It has been considered a last resort in treating a select handful of few diseases, and then only with constant patient monitoring.
It was especially silly to promote it then, at a time when fear was so high and reason so low. In my opinion the president and his Fox News puppets shouldn't be promoting anything. They're not an authority on medical consensus. It was revealed Trump had financial connections to HCQ as well, which just makes the whole situation 300% more frightening and inappropriate.
There are ways to accelerate controlled studies, but the way to do that is not by having the spokesperson of the country encourage every hayseed yobbo run down to the fish supply store and start snorting non-medical grade powder. Do you not see how a line has been crossed in going from accelerating medical research, to this?

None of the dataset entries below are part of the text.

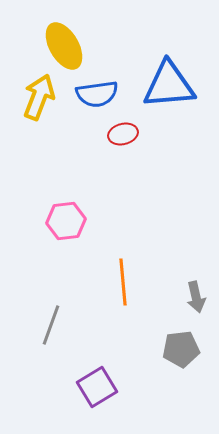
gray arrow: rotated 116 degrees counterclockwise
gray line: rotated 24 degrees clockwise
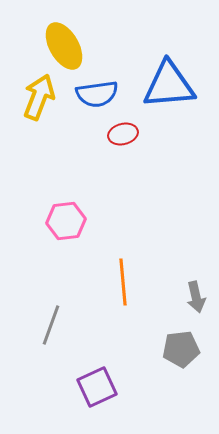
purple square: rotated 6 degrees clockwise
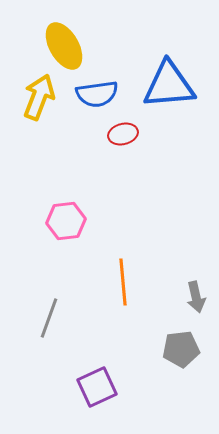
gray line: moved 2 px left, 7 px up
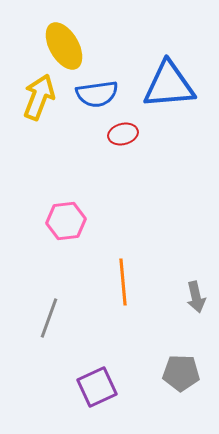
gray pentagon: moved 24 px down; rotated 9 degrees clockwise
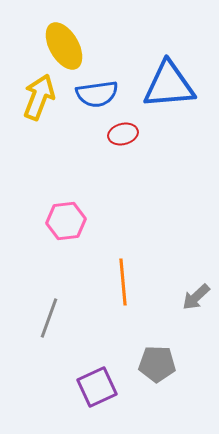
gray arrow: rotated 60 degrees clockwise
gray pentagon: moved 24 px left, 9 px up
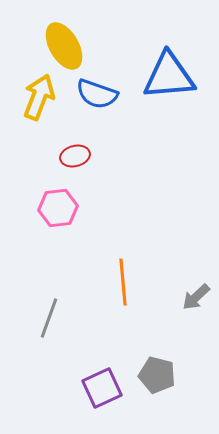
blue triangle: moved 9 px up
blue semicircle: rotated 27 degrees clockwise
red ellipse: moved 48 px left, 22 px down
pink hexagon: moved 8 px left, 13 px up
gray pentagon: moved 11 px down; rotated 12 degrees clockwise
purple square: moved 5 px right, 1 px down
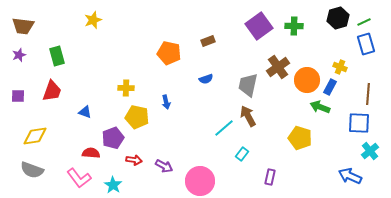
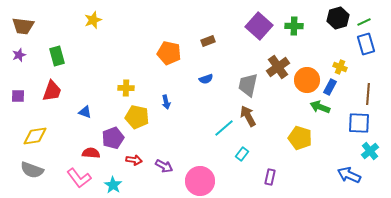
purple square at (259, 26): rotated 12 degrees counterclockwise
blue arrow at (350, 176): moved 1 px left, 1 px up
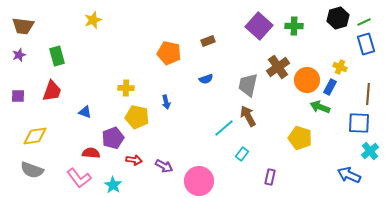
pink circle at (200, 181): moved 1 px left
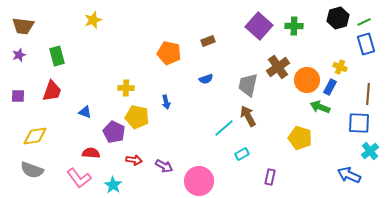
purple pentagon at (113, 138): moved 1 px right, 6 px up; rotated 25 degrees counterclockwise
cyan rectangle at (242, 154): rotated 24 degrees clockwise
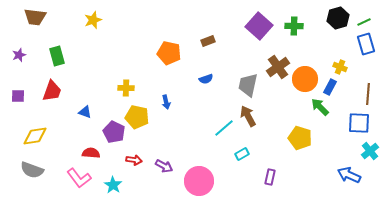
brown trapezoid at (23, 26): moved 12 px right, 9 px up
orange circle at (307, 80): moved 2 px left, 1 px up
green arrow at (320, 107): rotated 24 degrees clockwise
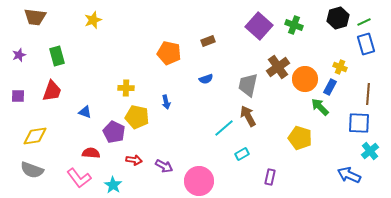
green cross at (294, 26): moved 1 px up; rotated 18 degrees clockwise
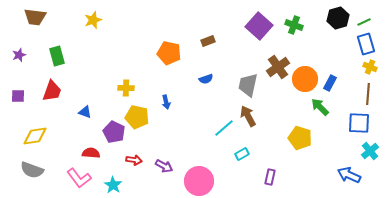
yellow cross at (340, 67): moved 30 px right
blue rectangle at (330, 87): moved 4 px up
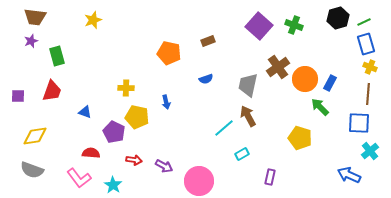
purple star at (19, 55): moved 12 px right, 14 px up
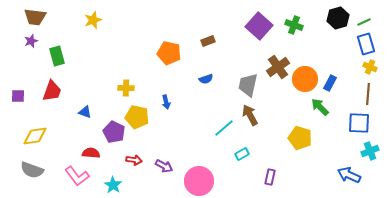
brown arrow at (248, 116): moved 2 px right, 1 px up
cyan cross at (370, 151): rotated 18 degrees clockwise
pink L-shape at (79, 178): moved 2 px left, 2 px up
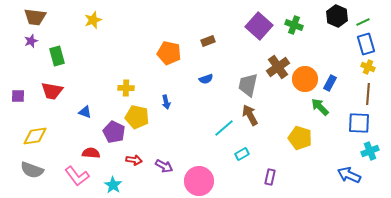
black hexagon at (338, 18): moved 1 px left, 2 px up; rotated 20 degrees counterclockwise
green line at (364, 22): moved 1 px left
yellow cross at (370, 67): moved 2 px left
red trapezoid at (52, 91): rotated 80 degrees clockwise
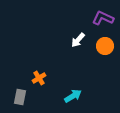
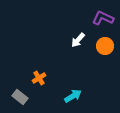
gray rectangle: rotated 63 degrees counterclockwise
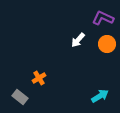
orange circle: moved 2 px right, 2 px up
cyan arrow: moved 27 px right
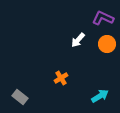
orange cross: moved 22 px right
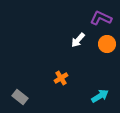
purple L-shape: moved 2 px left
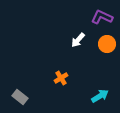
purple L-shape: moved 1 px right, 1 px up
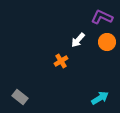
orange circle: moved 2 px up
orange cross: moved 17 px up
cyan arrow: moved 2 px down
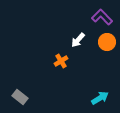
purple L-shape: rotated 20 degrees clockwise
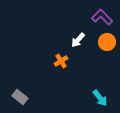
cyan arrow: rotated 84 degrees clockwise
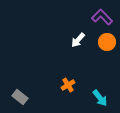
orange cross: moved 7 px right, 24 px down
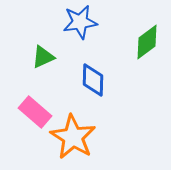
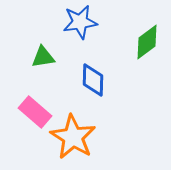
green triangle: rotated 15 degrees clockwise
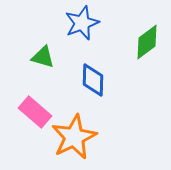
blue star: moved 2 px right, 1 px down; rotated 12 degrees counterclockwise
green triangle: rotated 25 degrees clockwise
orange star: moved 1 px right; rotated 15 degrees clockwise
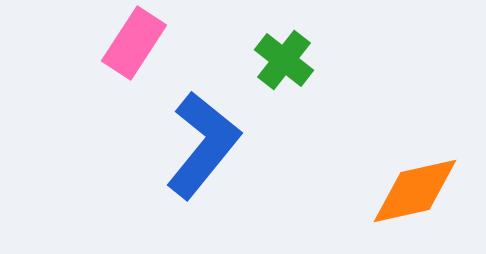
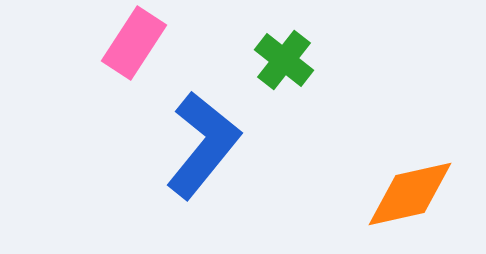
orange diamond: moved 5 px left, 3 px down
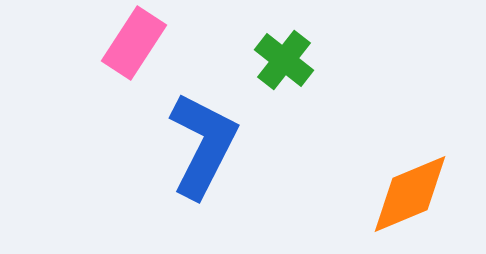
blue L-shape: rotated 12 degrees counterclockwise
orange diamond: rotated 10 degrees counterclockwise
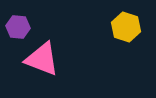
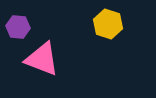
yellow hexagon: moved 18 px left, 3 px up
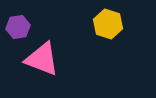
purple hexagon: rotated 15 degrees counterclockwise
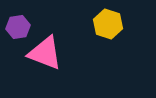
pink triangle: moved 3 px right, 6 px up
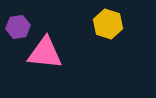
pink triangle: rotated 15 degrees counterclockwise
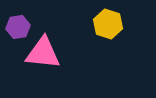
pink triangle: moved 2 px left
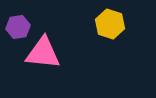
yellow hexagon: moved 2 px right
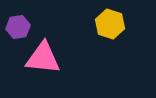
pink triangle: moved 5 px down
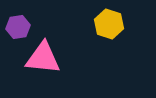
yellow hexagon: moved 1 px left
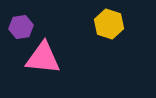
purple hexagon: moved 3 px right
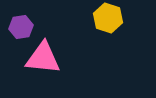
yellow hexagon: moved 1 px left, 6 px up
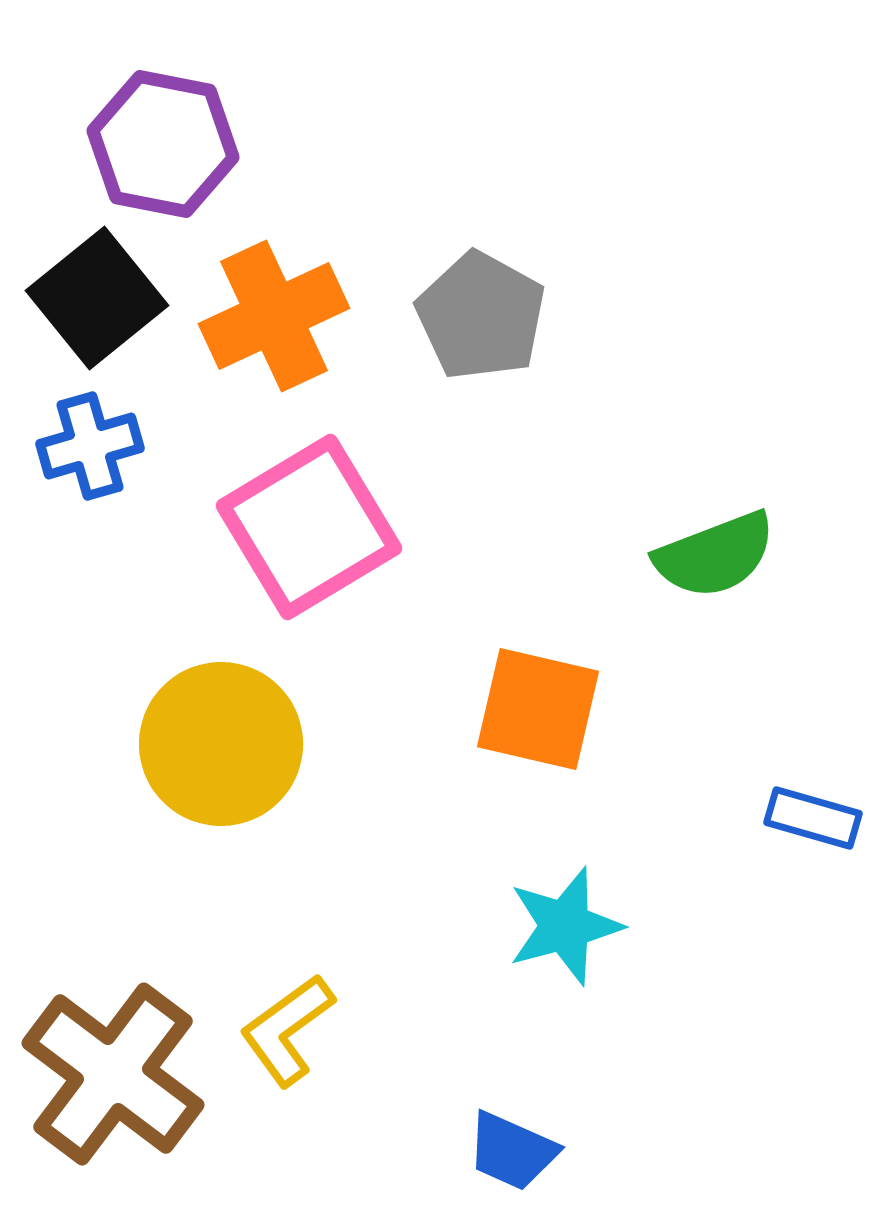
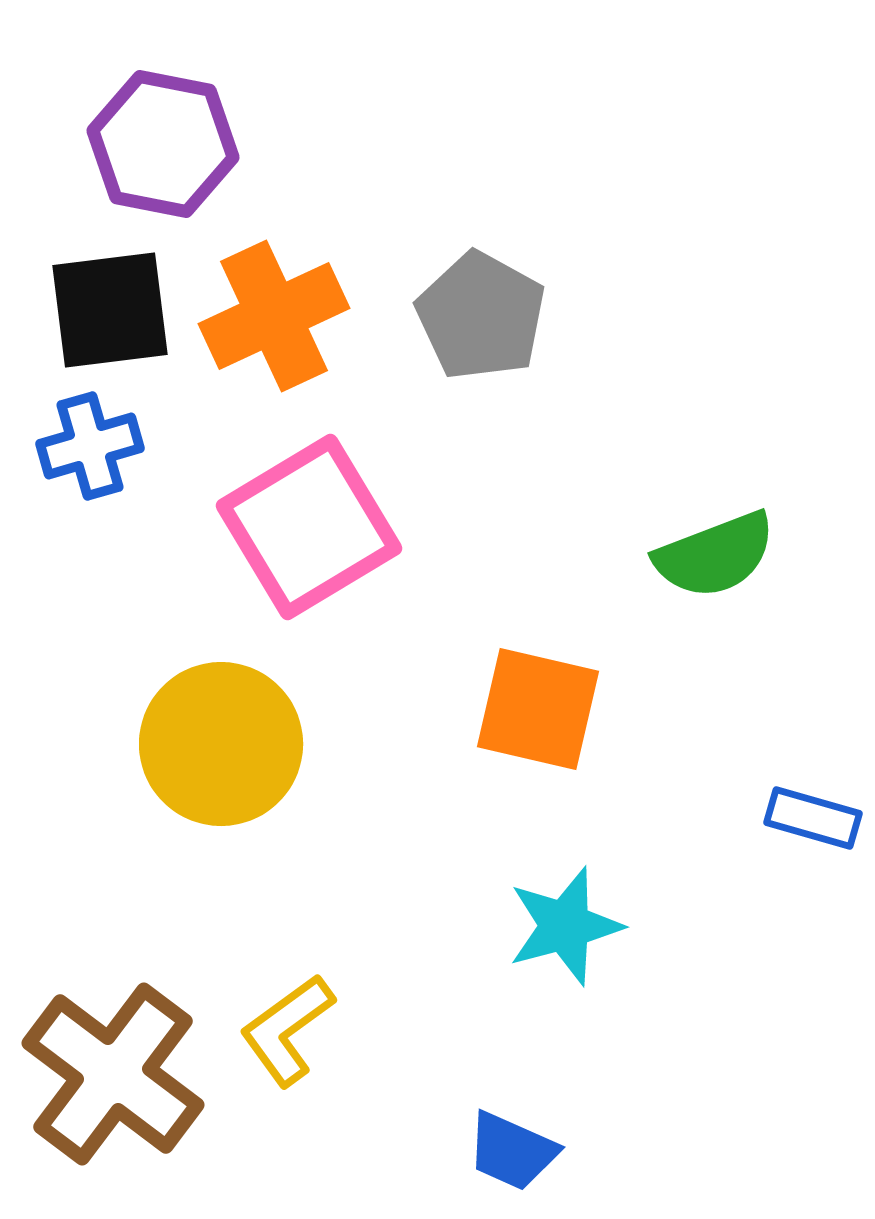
black square: moved 13 px right, 12 px down; rotated 32 degrees clockwise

Are you kidding me? Hydroxychloroquine has been given prophylactically to people traveling into areas with Malaria that might get sick for decades. People are taking this drug chronically for lupus and rheumatoid arthritis. This drug isn't a last resort for a number of diseases. It isn't particularly dangerous when taken as prescribed by a doctor. Hell, I took this drug a few decades ago before traveling to a region in South America where malaria was endemic. The doctor wrote me a script, handed it to me, and said "Take this as written on the bottle a week before you leave", so I took it without having any disease.
It can cause QT prolongation like any number of other drugs routinely prescribed. Like for instance most of the tricyclic antidepressants and probably at least a dozen other drugs. If you are susceptible to QT prolongation you might have an issue with hydroxychloroquine just like you might with nortriptyline.
The risk is low, the cost is low, and there is to this day some evidence that it might be useful.
You really are letting your hatred of a particular politician blind you to what was very arguably a reasonable course of action. Trump is ineloquent. He speaks and tweets frequently without thinking. But prodding the FDA to get off their ass and investigate a low cost readily available drug that had every bit as much evidence behind it when this all started as remdesivir was the right thing to do. I wish he was more well spoken about it, but the FDA is a highly sclerotic bureaucracy and honestly that sort of public prodding is possibly required.
Contrast this with remdesiver which got virtually all of the initial press. It like HCQ had a single in vitro study showing that it might block SARS. But, it has never been approved, has only been produced in small batches in a research laboratory (never in a production facility), and is going to cost a king's ransom if it works. And if it does work, you're probably looking at 6 - 12 months to ramp it to volume production so you could use in widely.
HCQ has many features to recommend it over remdsiver - If either of them end up working that is.
But stop it with this notion that a drug that has been prescribed for decades prophylactically is some seriously dangerous compound. Do you image that remdesivir is going to be free from side effects? It hasn't even be trialed enough to know what it's warts are.